- [Short exercise 1]
Count the lines in the records that contain the string "label", and give only the number.

- [Selected extract]
▼▼▼

It's a shame Mr Sutherland won't be marking it. He reads New Left Review.

I wrote this to annoy my mum. (And because she's wrong.)

‘High Culture’: An elitist construct

My mother’s insistence that she only engages in ‘high culture’ and considers ‘mass culture’ to be something meaningless, formulaic and completely redundant is a dramatic claim, and despite her left wing protestations holds some controversial social connotations.

The distinction she makes between culture of the ‘masses’ and the culture she regards to be superior, alone implies a social distinction between the two, and hence the existence of some sort of cultural elite, perhaps socially superior to the ‘masses’ who cannot see further than conventional, and in her opinion superfluous and mechanical, culture. The argument that this cultural hierarchy is unrelated to the class system seems completely absurd: she is perhaps unaware that the term ‘high culture’ itself refers to the ‘cultural consumption of a western society’s upper class’ (1) and originates among the upper classes during the Renaissance. This alone proves that this term implies that the division between mass and high culture is influenced, and perhaps even defined by class.

For me the suggestion that high quality entertainment should only be recognised by some sort of elite, of which my mother would perhaps claim to be a member, and which is also associated with the bourgeoisie, seems a completely pretentious and patronising approach, for the obvious reason that it discriminates against a large section of society not because of the cultural boundaries that are found there, but due to the class system. That class should play the immoral, restrictive role that it does already in society is bad enough, but the idea that our conceptions of film, music and literature should be dictated by it is fundamentally wrong.

Even if in using the term ‘high culture’ my mother was not aware of its unambiguous links with social class, and was merely using it to emphasise the distinction between normal, conventional culture and something more meaningful her argument is still unavoidably elitist.

I understand her infuriation with formulaic Hollywood films and what she would call ‘trashy’ novels with the same, calculated plot structure and basic, unelaborated language: the typical ‘chick flicks’ which are often considered shallow and superficial. What I object to is the seemingly clear-cut line she draws between ‘mass culture’ and the culture that she (and perhaps the rest of her cultural elite) appreciates. Perhaps the ‘high culture’ to which she refers does hold particular cultural significance according to her, but this should not mean that anything that does not possess the exclusive status of ‘high culture’ is somehow redundant, or meaningless, or any less worthy of cultural merit and appreciation. Culture cannot be seen in black and white: intellectually and culturally significant art does not, and cannot, hold a different status to everything else. If it did, who would be the judge of these two cultural groups? The aristocracy who defined the ‘high culture’ of the Renaissance? Western society’s upper classes? Or does everyone hold their own personal representation of these two cultural categories? If so, this system of judging art and literature is by no means consistent, and arguably not important if it is based on the individual’s interpretation, and hence lacks prestige and consensus.

▲▲▲

- [Task material]
▼▼▼

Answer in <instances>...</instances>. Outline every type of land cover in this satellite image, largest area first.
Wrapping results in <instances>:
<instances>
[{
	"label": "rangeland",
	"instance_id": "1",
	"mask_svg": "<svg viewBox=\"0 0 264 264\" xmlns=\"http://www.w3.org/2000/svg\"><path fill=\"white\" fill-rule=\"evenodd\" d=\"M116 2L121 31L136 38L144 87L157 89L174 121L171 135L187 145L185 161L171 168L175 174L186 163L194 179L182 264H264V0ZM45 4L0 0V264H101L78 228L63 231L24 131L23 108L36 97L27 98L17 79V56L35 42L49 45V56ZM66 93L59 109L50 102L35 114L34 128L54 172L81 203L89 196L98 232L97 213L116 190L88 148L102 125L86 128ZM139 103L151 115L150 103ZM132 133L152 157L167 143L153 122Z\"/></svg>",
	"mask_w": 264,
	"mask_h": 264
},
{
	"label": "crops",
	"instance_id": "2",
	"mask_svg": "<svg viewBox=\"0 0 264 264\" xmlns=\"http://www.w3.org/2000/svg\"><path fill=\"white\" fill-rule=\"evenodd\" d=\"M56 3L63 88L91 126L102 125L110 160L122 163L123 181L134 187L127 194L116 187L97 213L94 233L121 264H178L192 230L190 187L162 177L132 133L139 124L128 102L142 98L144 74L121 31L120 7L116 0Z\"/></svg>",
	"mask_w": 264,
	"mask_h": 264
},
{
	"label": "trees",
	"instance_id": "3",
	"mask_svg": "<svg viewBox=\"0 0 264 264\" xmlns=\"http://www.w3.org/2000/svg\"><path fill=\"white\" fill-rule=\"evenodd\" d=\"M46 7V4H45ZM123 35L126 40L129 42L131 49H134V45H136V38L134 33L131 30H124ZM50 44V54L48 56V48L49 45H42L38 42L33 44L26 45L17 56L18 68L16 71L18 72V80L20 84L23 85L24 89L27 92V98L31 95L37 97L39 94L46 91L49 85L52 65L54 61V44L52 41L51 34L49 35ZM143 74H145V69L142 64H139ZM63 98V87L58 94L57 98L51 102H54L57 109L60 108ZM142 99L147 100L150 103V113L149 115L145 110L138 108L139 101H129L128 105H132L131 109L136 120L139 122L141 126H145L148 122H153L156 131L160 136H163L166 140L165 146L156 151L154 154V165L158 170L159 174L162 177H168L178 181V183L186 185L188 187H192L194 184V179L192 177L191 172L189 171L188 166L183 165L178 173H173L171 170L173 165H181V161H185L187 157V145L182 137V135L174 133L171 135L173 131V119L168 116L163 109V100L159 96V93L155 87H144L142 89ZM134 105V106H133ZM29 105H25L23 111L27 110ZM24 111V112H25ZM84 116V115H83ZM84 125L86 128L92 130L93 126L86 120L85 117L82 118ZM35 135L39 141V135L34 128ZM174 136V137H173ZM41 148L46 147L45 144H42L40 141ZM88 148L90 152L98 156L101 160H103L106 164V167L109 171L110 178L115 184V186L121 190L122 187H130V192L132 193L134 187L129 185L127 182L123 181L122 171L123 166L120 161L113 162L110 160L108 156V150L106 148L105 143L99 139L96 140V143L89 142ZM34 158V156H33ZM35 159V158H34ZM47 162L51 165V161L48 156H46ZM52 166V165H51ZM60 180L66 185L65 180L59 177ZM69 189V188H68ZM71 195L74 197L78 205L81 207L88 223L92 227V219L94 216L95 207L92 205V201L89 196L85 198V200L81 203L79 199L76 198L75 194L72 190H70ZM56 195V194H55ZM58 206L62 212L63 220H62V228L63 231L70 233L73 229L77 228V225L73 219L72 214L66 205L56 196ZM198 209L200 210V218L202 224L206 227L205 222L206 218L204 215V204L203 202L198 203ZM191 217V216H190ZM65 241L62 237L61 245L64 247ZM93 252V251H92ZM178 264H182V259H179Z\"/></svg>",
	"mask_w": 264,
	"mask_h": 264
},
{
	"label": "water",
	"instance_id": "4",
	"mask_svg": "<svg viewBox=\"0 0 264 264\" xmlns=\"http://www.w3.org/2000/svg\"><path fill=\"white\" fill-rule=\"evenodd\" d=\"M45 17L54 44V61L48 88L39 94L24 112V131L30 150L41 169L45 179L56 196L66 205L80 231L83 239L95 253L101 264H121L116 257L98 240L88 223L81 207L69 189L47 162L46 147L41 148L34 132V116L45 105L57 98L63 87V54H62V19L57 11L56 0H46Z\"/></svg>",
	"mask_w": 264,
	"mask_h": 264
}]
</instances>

▲▲▲

- [Short exercise 2]
Copy everything in the essay on high culture from "The distinction she" down to "defined by class.".

- [Correct answer 1]
4

- [Correct answer 2]
The distinction she makes between culture of the ‘masses’ and the culture she regards to be superior, alone implies a social distinction between the two, and hence the existence of some sort of cultural elite, perhaps socially superior to the ‘masses’ who cannot see further than conventional, and in her opinion superfluous and mechanical, culture. The argument that this cultural hierarchy is unrelated to the class system seems completely absurd: she is perhaps unaware that the term ‘high culture’ itself refers to the ‘cultural consumption of a western society’s upper class’ (1) and originates among the upper classes during the Renaissance. This alone proves that this term implies that the division between mass and high culture is influenced, and perhaps even defined by class.